In 1981, Hot Rod magazine Executive Editor C.J. Baker wrote an in-depth profile of Junior Johnson’s No. 11 “Mountain Dew” Buick Regal, in which Darrell Waltrip won the NASCAR championship that year. This photo opened that story in the November 1981 issue. Johnson is leaning on the race car; the other man in the photo is Gale Banks, posed with a turbocharged V6 engine he built for the Hot Rod project car behind him.

Though he may be better known now for his truck and diesel performance packages, Banks has been building hot car and boat engines for most of his 50-year-plus engineering career. He was a pioneer in performance turbocharger applications, first with marine engines in 1969 and later developing a twin-turbocharger system for small-block Chevrolet V8s. Baker and Banks had previously collaborated on V8 turbo projects for the magazine, so when Baker wanted to make something special out of Buick’s Regal Sport Coupe, Banks was a natural choice.

At the time, the 170 hp produced by the Regal’s 3.8L engine “was the best performing of General Motors’ redesigned A-Specials,” Baker wrote. But rather than modify the existing V6, Banks chose to pull the stock engine and replace it with a heavy-duty, fully balanced V6 that had been assembled by Kenne-Bell. Banks designed its twin-turbocharger system, which included custom exhaust manifolds, a modified Holley intake and a specially prepped Holley carburetor. On the dyno, that combination produced 439 horses, a number Baker called “very respectable.”

Yet neither Baker nor Banks was completely satisfied with the result, so Banks increased the engine’s compression ratio and installed a hotter cam. The engine in that state of tune didn’t go back on the dyno, but Banks later estimated its output at around 500 hp. Track numbers would support the estimate, as the Regal went from 0 to 60 miles per hour in just 5.3 seconds and ran the quarter-mile in 13.25 seconds at nearly 108 mph.

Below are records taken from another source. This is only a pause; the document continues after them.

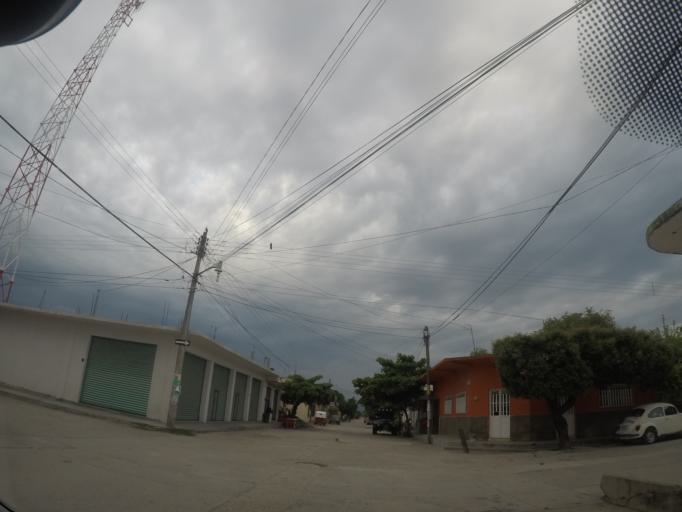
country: MX
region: Oaxaca
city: Chahuite
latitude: 16.2893
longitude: -94.1948
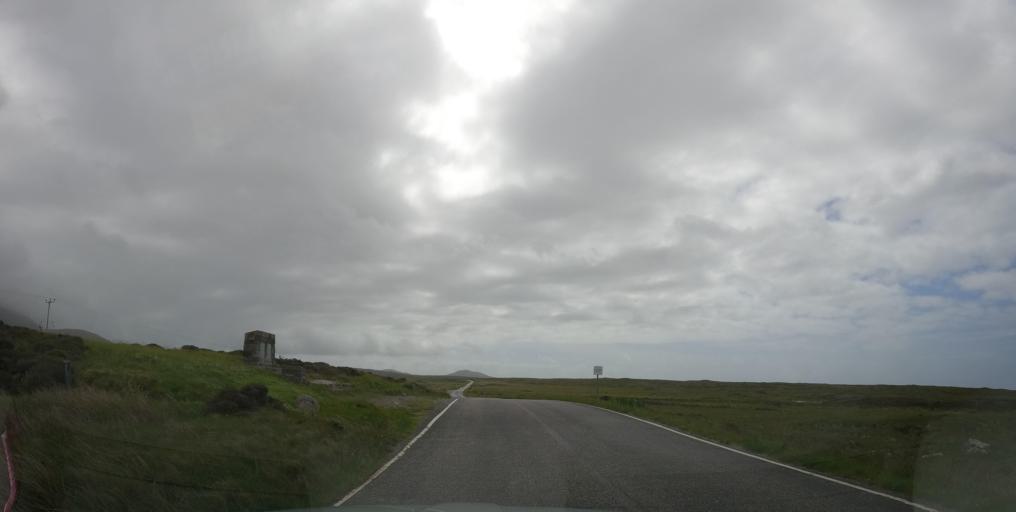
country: GB
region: Scotland
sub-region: Eilean Siar
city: Isle of South Uist
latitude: 57.2824
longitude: -7.3665
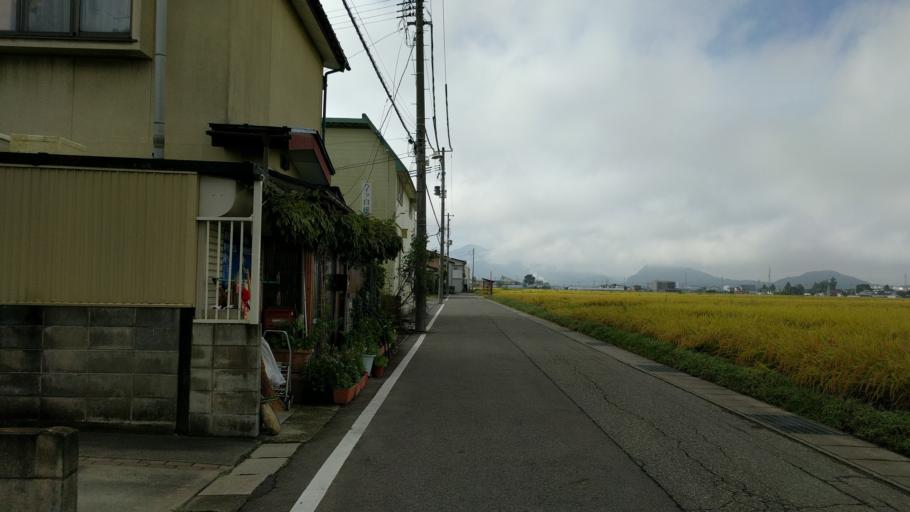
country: JP
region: Fukushima
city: Kitakata
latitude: 37.4759
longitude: 139.9220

When Buick got wind of the project car, it asked Banks to bring it to GM’s proving grounds in Mesa, Arizona, so that engineers could evaluate the package. Impressed, the automaker asked Banks to build a clone of the car and four replicas of the V6 to be used on the auto show circuit.

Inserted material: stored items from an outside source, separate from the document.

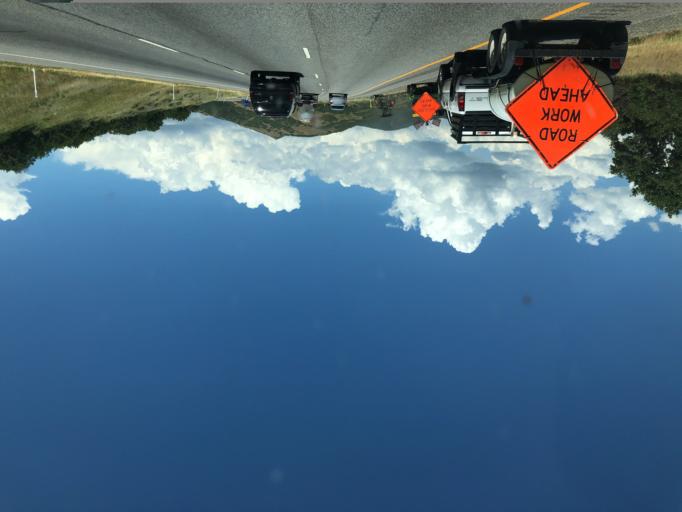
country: US
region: Utah
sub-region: Summit County
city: Summit Park
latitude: 40.7483
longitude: -111.7060
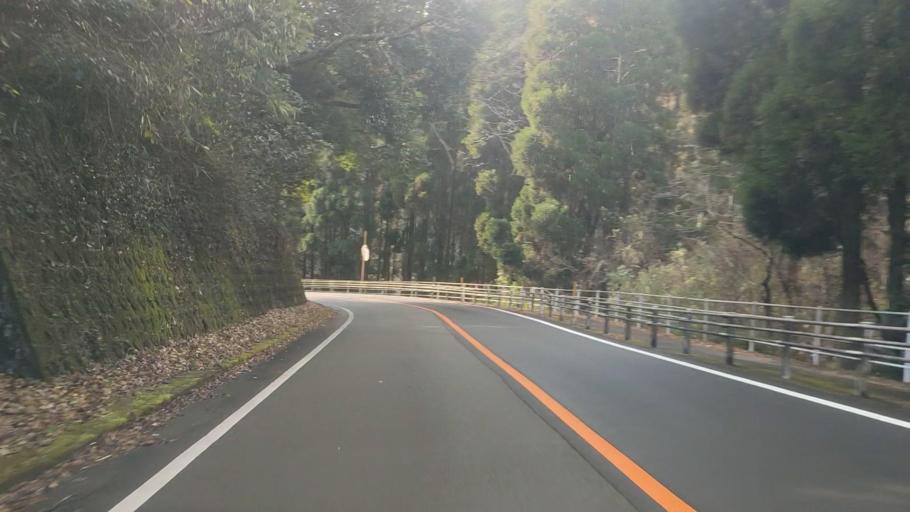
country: JP
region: Kumamoto
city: Hitoyoshi
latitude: 32.2920
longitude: 130.8422
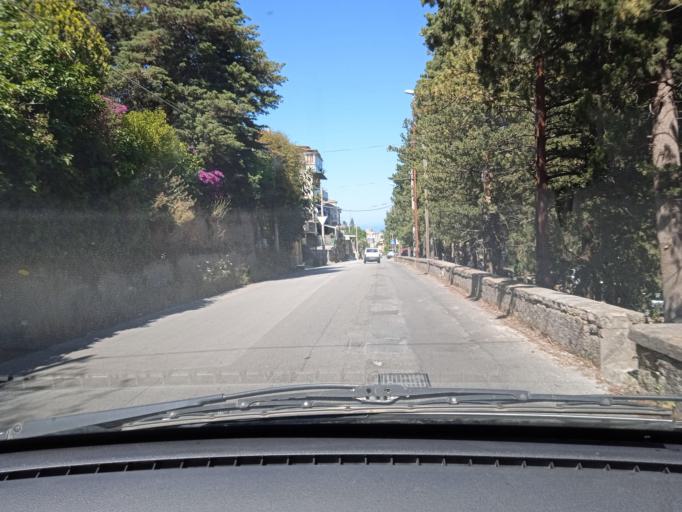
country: IT
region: Sicily
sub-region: Palermo
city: Cannizzaro-Favara
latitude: 38.0729
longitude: 13.2730
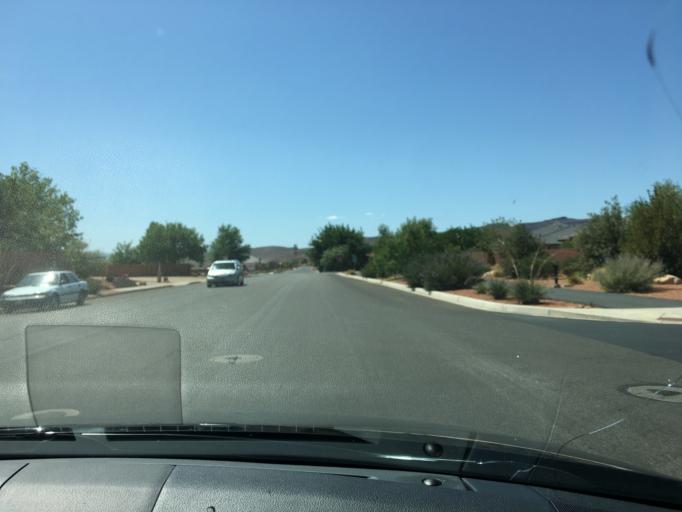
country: US
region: Utah
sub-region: Washington County
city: Ivins
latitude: 37.1620
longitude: -113.6887
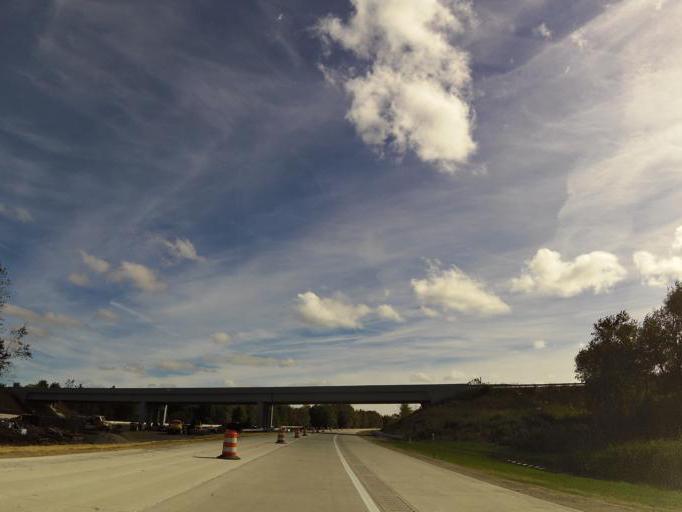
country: US
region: Michigan
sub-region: Saint Clair County
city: Marysville
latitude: 42.9879
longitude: -82.5860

It wasn’t long after examining Banks’ handiwork that Buick built a pace car for the 1983 Indy 500 that was powered by a turbocharged V6 using a forced-induction system remarkably similar to Banks’ design, he says. And not long after that, Buick began building the now legendary turbocharged Grand Nationals. This wouldn’t be the first time that an automaker “borrowed” some technological developments from the aftermarket—nor would it be the last.